El término “toma”, la expresión “toma de filmación”, es sinónimo de captura. Se trata de atrapar al actor, no al actor-actor sino al actor-criatura viviente, de sorprenderlo, de capturar en él, en tal o cual rasgo de su fisonomía, lo que puede producir en sí mismo de más raro, más precioso y también más secreto, el destello que me proveerá la clave del asunto. El actor amateur o novato, menos consciente de sí, más ingenuo, más duro y también más paciente, se prestará con mayor complacencia a esta prueba. Vemos que esta concepción del actor de cine, que está muy lejos de la concepción habitual del actor de teatro, ofrece analogías con la idea de que podríamos hacernos del modelo de un escultor o un pintor.

Y ahora vuelvo a lo que usted decía, Robert Barrat. Es cierto, en efecto, que buena parte del tiempo, mientras trabajo, me ocurre que escucho a los técnicos, a los electricistas, al equipo completo que me vigila con el rabillo del ojo, decir: “Este film es aburrido”. O “este film será aburrido”.

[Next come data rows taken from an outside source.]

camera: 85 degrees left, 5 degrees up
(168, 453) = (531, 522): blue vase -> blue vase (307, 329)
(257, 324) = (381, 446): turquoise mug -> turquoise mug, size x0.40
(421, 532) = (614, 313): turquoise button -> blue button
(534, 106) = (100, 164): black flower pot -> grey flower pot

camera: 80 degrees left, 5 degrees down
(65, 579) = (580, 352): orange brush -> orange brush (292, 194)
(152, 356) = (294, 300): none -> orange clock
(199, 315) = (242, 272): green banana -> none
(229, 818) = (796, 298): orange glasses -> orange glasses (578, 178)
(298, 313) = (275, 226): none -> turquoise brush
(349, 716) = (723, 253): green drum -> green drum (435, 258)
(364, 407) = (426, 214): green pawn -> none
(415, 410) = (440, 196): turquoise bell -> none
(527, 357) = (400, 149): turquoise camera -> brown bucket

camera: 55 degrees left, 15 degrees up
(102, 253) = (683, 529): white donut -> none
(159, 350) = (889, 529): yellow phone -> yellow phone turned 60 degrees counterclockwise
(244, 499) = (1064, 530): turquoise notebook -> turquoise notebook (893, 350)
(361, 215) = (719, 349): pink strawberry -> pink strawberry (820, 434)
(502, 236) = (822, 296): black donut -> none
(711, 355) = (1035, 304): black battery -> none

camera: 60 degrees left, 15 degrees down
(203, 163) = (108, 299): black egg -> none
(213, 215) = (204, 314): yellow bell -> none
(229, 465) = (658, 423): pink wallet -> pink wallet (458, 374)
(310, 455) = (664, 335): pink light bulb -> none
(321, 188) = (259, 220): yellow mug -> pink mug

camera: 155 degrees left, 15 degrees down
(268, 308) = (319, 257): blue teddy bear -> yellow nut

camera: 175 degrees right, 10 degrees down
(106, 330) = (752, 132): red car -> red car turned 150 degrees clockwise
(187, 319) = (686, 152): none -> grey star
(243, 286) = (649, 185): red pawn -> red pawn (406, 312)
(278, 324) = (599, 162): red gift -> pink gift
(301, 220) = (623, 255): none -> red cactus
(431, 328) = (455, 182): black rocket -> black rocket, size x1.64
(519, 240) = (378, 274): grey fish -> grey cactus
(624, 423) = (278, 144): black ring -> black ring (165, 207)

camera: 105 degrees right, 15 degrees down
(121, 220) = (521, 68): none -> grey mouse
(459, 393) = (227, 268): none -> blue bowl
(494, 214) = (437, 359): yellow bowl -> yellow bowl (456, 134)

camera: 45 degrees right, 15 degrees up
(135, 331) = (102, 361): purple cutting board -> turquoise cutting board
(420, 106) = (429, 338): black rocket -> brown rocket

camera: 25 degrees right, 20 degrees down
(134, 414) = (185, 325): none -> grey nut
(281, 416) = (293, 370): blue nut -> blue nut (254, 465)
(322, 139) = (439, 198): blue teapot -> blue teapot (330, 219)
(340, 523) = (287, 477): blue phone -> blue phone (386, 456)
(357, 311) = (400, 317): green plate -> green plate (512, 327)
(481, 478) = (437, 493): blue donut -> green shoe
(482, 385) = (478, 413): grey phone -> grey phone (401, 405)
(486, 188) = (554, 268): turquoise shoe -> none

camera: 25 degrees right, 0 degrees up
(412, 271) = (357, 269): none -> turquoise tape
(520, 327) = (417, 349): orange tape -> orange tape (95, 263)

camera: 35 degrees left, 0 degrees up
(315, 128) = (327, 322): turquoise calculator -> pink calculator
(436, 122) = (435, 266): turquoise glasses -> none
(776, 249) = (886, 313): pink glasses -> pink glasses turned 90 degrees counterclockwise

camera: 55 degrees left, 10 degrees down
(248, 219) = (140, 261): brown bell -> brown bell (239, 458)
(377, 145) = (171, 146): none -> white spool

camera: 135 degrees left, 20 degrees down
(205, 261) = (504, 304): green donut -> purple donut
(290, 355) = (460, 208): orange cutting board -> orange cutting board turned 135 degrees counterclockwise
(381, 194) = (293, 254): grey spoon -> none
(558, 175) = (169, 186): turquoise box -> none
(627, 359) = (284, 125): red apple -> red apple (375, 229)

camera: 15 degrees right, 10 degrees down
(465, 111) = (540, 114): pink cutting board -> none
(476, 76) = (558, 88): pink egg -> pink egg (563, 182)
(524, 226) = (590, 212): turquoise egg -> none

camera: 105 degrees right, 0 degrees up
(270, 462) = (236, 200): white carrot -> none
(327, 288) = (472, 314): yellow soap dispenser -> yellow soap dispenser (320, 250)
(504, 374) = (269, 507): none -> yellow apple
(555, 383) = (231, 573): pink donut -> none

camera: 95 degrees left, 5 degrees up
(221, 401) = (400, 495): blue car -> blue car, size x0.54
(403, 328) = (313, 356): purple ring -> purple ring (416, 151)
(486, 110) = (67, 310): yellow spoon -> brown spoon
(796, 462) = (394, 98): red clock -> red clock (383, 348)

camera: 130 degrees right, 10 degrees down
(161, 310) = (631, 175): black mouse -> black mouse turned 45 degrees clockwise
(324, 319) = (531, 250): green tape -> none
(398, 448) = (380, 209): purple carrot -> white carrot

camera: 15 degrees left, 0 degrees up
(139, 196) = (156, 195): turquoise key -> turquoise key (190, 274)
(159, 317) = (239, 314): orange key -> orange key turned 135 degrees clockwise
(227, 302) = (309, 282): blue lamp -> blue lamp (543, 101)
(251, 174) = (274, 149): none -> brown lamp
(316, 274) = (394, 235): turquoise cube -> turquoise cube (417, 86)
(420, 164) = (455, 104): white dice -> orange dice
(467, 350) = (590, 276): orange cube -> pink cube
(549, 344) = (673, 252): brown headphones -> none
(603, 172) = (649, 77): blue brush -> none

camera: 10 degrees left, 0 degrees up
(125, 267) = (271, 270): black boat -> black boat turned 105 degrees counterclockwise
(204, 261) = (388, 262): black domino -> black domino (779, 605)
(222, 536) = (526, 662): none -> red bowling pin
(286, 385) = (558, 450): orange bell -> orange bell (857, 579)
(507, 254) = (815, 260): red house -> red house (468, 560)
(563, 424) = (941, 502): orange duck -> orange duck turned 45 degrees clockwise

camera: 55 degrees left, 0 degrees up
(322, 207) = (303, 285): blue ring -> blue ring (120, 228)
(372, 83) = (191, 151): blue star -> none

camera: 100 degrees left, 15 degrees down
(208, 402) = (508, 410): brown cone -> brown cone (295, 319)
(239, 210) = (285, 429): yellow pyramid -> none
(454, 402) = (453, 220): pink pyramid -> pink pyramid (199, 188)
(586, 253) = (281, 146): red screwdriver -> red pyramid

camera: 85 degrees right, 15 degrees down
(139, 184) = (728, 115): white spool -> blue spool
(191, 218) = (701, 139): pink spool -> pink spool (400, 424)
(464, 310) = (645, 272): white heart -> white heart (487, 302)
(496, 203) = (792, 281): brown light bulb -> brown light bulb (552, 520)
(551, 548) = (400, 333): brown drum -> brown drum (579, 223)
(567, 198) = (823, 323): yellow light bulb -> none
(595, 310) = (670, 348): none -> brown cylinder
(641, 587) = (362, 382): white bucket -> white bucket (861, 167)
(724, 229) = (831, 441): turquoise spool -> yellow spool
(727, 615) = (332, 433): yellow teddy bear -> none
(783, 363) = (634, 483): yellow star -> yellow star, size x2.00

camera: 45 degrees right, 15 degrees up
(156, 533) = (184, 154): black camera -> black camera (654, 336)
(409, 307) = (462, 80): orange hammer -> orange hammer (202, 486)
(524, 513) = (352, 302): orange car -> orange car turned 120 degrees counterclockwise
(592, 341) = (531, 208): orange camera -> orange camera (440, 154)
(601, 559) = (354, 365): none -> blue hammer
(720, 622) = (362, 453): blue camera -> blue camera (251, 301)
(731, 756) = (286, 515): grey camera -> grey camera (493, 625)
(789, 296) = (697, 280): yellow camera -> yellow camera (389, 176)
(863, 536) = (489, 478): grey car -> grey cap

La primera explicación es que este film es verdaderamente aburrido, o que será aburrido. Otra explicación es que los electricistas y técnicos que participan todo el año en un número incalculable de películas y están como mirando un espectáculo, vieron rodar escenas en que los gestos, la palabra, la mímica, estaban llevados a un grado de expresión extrema. Y les parece que todo esto, por mi mediación, es pálido, chato, vaciado de expresión. Efectivamente, mis medios son otros.

Lo que busco no es la expresión a través de los gestos, la palabra, la mímica, sino la expresión a través del ritmo y la combinación de las imágenes, a través de la posición, la relación y el número. El valor de una imagen debe ser antes que nada un valor de cambio. Pero para hacerlo posible es necesario que las imágenes tengan en conjunto algo en común, que participen de una suerte de unión. Por eso me esfuerzo en dar a mis personajes un parentesco, o pido a mis actores que hablen de una determinada manera.

La imagen es comparable a la palabra en la frase. Los poetas se forjan un vocabulario. Con frecuencia, su elección de las palabras es deliberadamente poco brillante. Y es el término más común, el más usado, el que por estar en su lugar, adquiere de pronto un brillo extraordinario.